◆ **Data for review**:
((
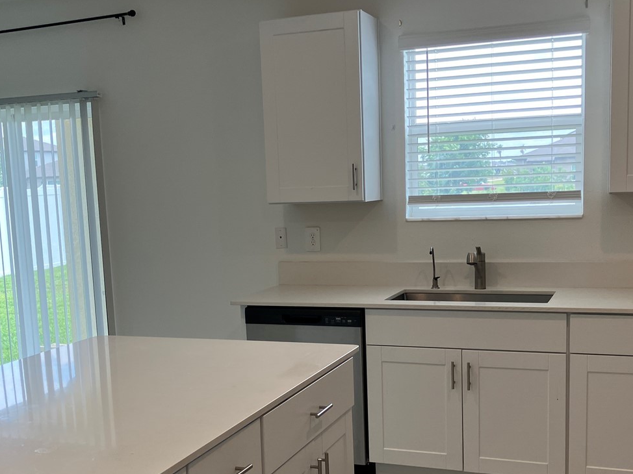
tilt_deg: -6.9
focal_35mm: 46
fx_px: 841
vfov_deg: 31.2
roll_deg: +2.1
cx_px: 326
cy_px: 320
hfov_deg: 41.2
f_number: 1.8
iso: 40
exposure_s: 1/120
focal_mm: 3.99
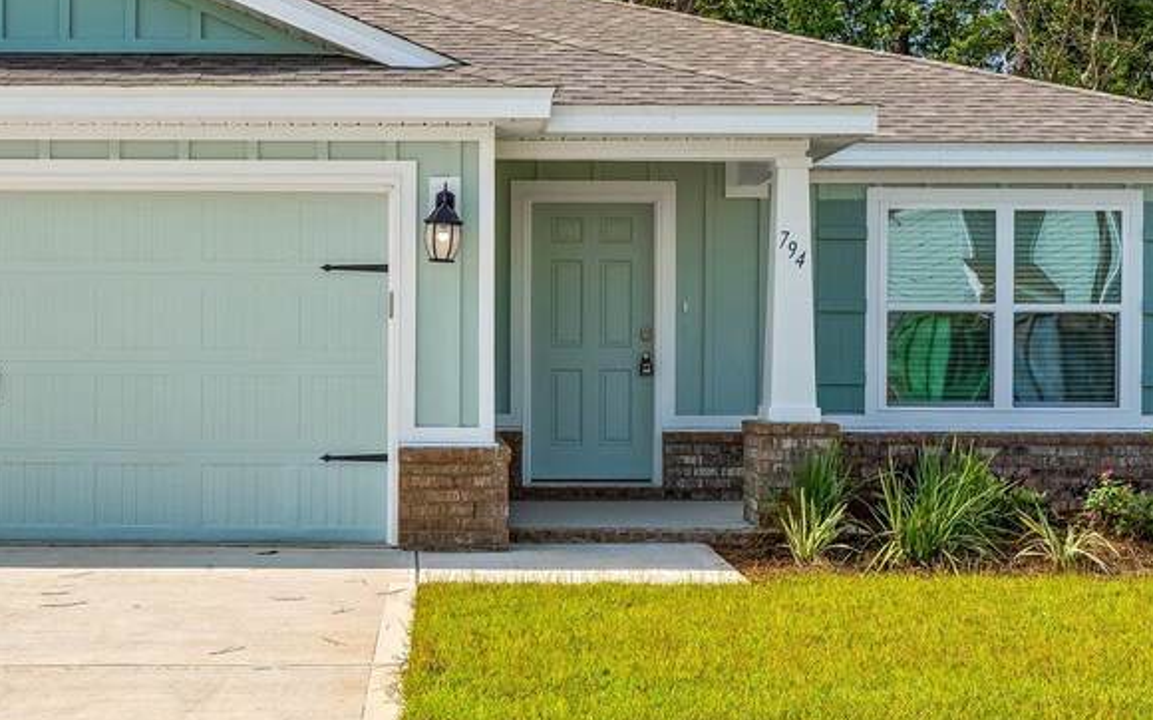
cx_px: 471
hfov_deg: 37.4
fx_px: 1696
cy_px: 349
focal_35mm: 54
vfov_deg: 24.0
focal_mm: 24
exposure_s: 1/320
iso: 125
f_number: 9
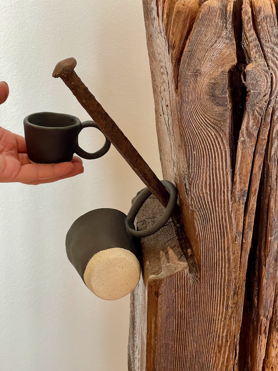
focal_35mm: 64
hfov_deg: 22.9
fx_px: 685
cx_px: 139
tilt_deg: -33.2
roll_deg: -2.5
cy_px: 186
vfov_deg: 30.3
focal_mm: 7.5
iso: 500
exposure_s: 1/60
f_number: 2.2
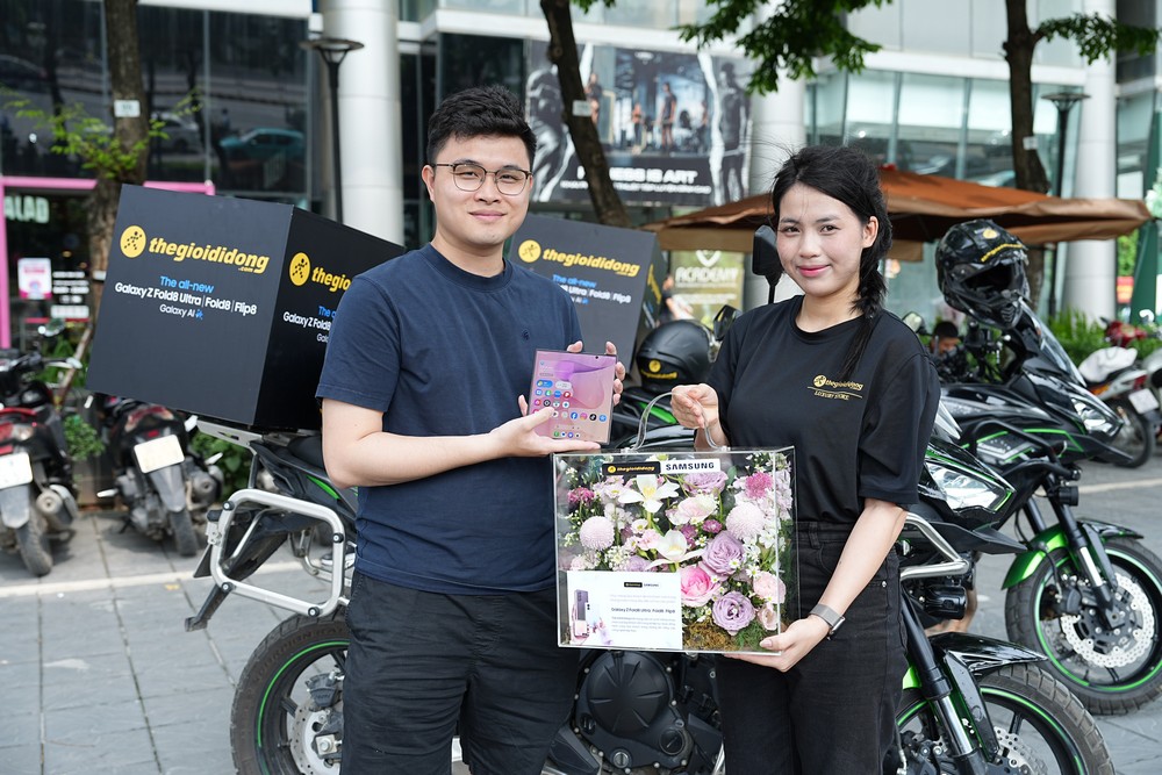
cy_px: 388
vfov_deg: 36.0
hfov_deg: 51.9
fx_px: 1194
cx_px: 581
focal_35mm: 37
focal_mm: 37
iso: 100
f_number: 4
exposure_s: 1/250
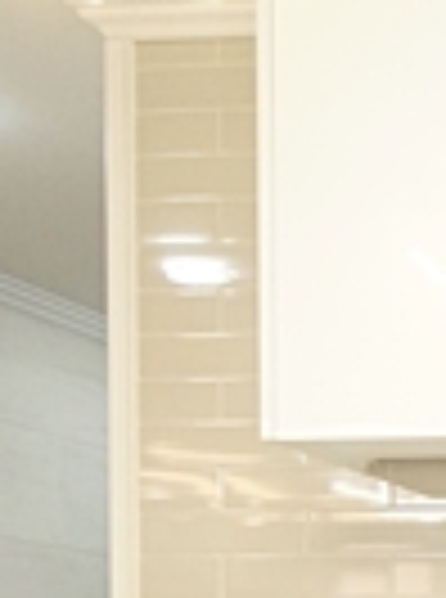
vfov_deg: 21.2
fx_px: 1502
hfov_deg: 13.9
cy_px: 697
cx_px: 937
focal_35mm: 87
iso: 800
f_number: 5.6
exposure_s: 1/50
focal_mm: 10
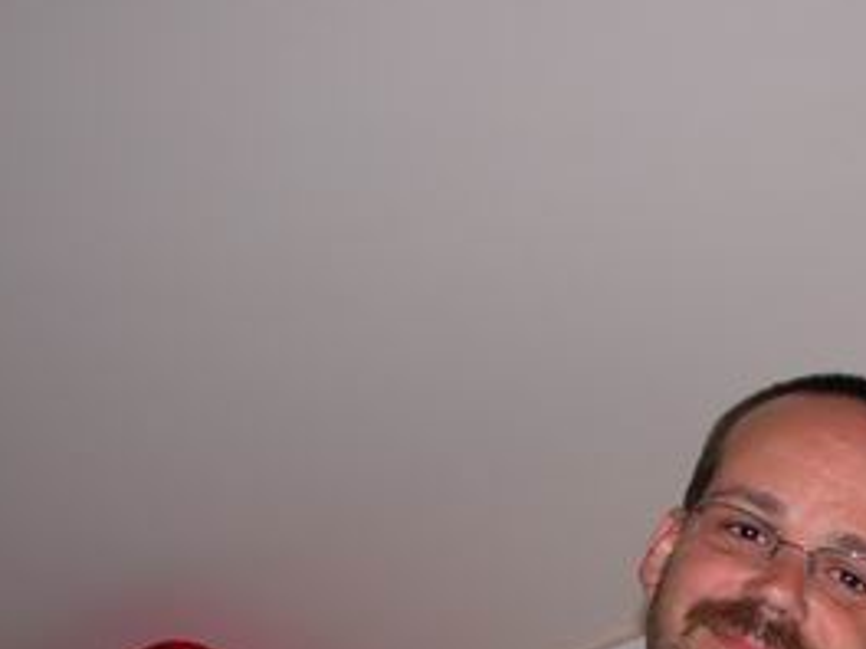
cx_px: 699
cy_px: 610
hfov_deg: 22.7
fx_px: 2126
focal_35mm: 85
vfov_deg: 17.1
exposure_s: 1/60
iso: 100
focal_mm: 8.9
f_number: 2.8
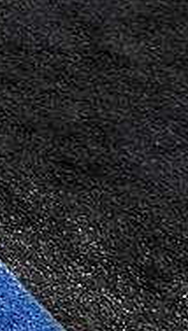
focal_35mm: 116
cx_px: -669
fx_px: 1023
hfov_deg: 6.8
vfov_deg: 14.7
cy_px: -361
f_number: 2.2
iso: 64
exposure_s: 1/672
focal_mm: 2.22
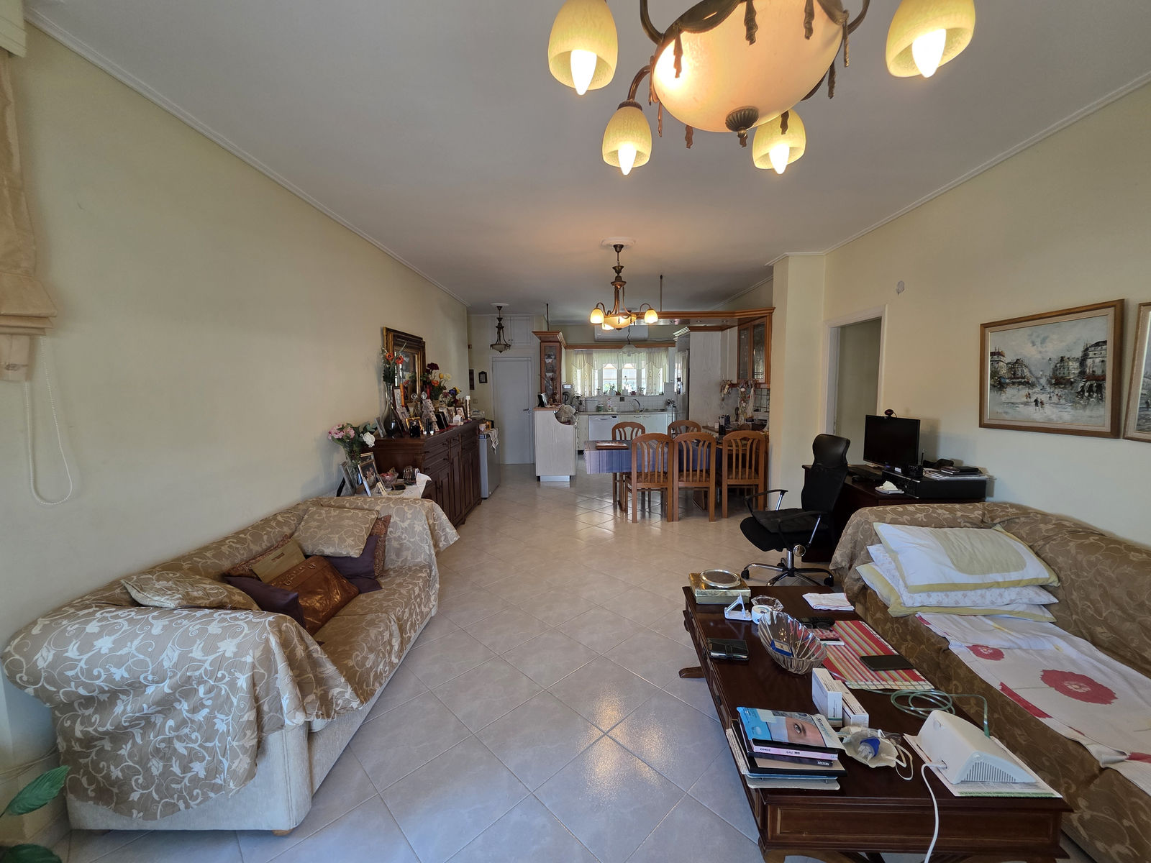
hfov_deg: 106.2
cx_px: 576
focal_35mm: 13
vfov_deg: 89.9
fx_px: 432
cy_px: 432
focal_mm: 2.2
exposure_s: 1/100
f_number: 1.9
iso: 100
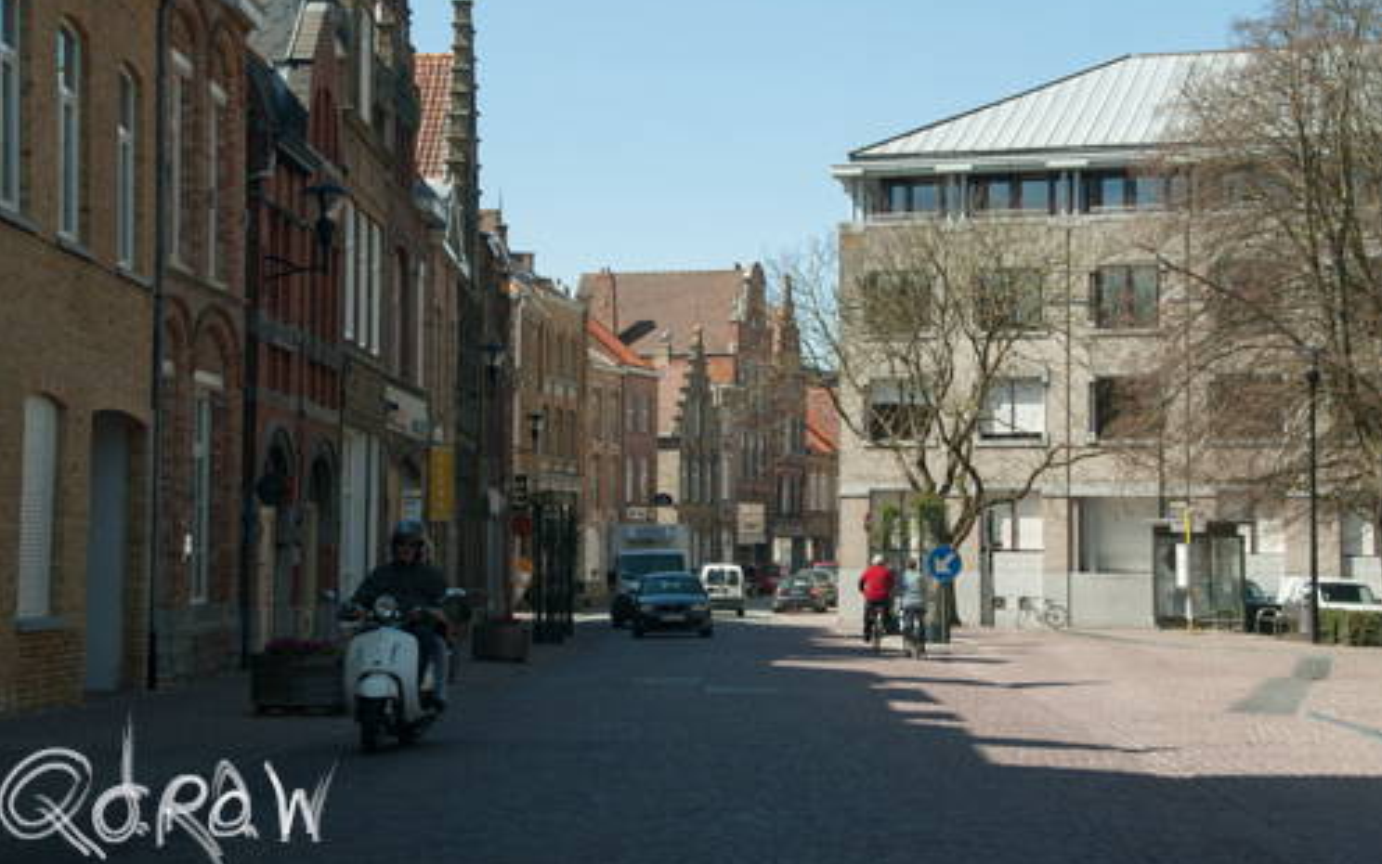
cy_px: 408
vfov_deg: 18.7
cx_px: 694
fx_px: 2618
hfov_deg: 29.6
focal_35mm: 70
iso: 100
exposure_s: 1/200
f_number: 8
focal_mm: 45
))
◆ **Work to be completed**: Please return all of the material above exactly, minus any pictures.

◆ **Written solution**:
tilt_deg: -6.9
focal_35mm: 46
fx_px: 841
vfov_deg: 31.2
roll_deg: +2.1
cx_px: 326
cy_px: 320
hfov_deg: 41.2
f_number: 1.8
iso: 40
exposure_s: 1/120
focal_mm: 3.99
cx_px: 471
hfov_deg: 37.4
fx_px: 1696
cy_px: 349
focal_35mm: 54
vfov_deg: 24.0
focal_mm: 24
exposure_s: 1/320
iso: 125
f_number: 9
focal_35mm: 64
hfov_deg: 22.9
fx_px: 685
cx_px: 139
tilt_deg: -33.2
roll_deg: -2.5
cy_px: 186
vfov_deg: 30.3
focal_mm: 7.5
iso: 500
exposure_s: 1/60
f_number: 2.2
cy_px: 388
vfov_deg: 36.0
hfov_deg: 51.9
fx_px: 1194
cx_px: 581
focal_35mm: 37
focal_mm: 37
iso: 100
f_number: 4
exposure_s: 1/250
vfov_deg: 21.2
fx_px: 1502
hfov_deg: 13.9
cy_px: 697
cx_px: 937
focal_35mm: 87
iso: 800
f_number: 5.6
exposure_s: 1/50
focal_mm: 10
cx_px: 699
cy_px: 610
hfov_deg: 22.7
fx_px: 2126
focal_35mm: 85
vfov_deg: 17.1
exposure_s: 1/60
iso: 100
focal_mm: 8.9
f_number: 2.8
focal_35mm: 116
cx_px: -669
fx_px: 1023
hfov_deg: 6.8
vfov_deg: 14.7
cy_px: -361
f_number: 2.2
iso: 64
exposure_s: 1/672
focal_mm: 2.22
hfov_deg: 106.2
cx_px: 576
focal_35mm: 13
vfov_deg: 89.9
fx_px: 432
cy_px: 432
focal_mm: 2.2
exposure_s: 1/100
f_number: 1.9
iso: 100
cy_px: 408
vfov_deg: 18.7
cx_px: 694
fx_px: 2618
hfov_deg: 29.6
focal_35mm: 70
iso: 100
exposure_s: 1/200
f_number: 8
focal_mm: 45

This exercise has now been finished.